=== Exercise brief ===
If a line in the listing below includes the word "disclosed", pick it out.

=== Task data ===
****
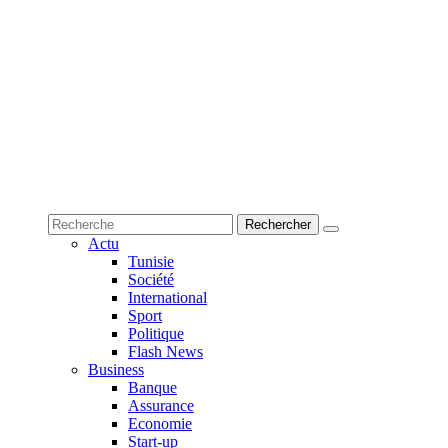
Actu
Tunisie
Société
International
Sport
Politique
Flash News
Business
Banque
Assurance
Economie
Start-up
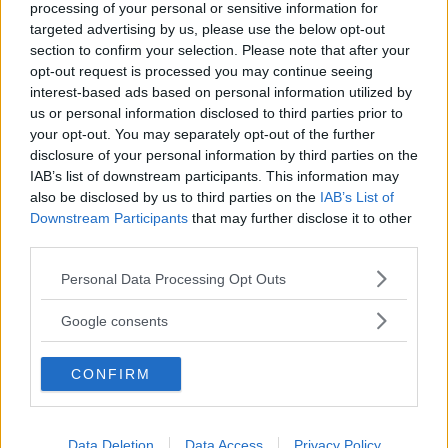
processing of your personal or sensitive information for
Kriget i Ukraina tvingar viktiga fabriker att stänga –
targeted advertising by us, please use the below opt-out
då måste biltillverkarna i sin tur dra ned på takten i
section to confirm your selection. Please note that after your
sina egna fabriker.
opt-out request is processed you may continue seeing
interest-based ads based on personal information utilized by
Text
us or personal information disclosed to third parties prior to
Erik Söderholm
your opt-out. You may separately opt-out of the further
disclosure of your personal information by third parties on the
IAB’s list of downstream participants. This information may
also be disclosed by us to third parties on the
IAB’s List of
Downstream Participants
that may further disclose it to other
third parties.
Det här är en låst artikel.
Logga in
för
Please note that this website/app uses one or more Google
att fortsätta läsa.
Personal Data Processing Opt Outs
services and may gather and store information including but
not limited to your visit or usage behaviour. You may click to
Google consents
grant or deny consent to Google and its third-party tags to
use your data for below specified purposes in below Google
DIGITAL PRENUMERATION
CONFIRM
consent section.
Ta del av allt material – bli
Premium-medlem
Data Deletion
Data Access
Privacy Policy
****
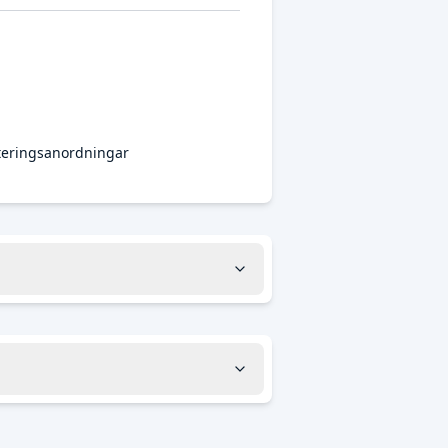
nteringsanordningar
****
=== Output ===
us or personal information disclosed to third parties prior to
also be disclosed by us to third parties on the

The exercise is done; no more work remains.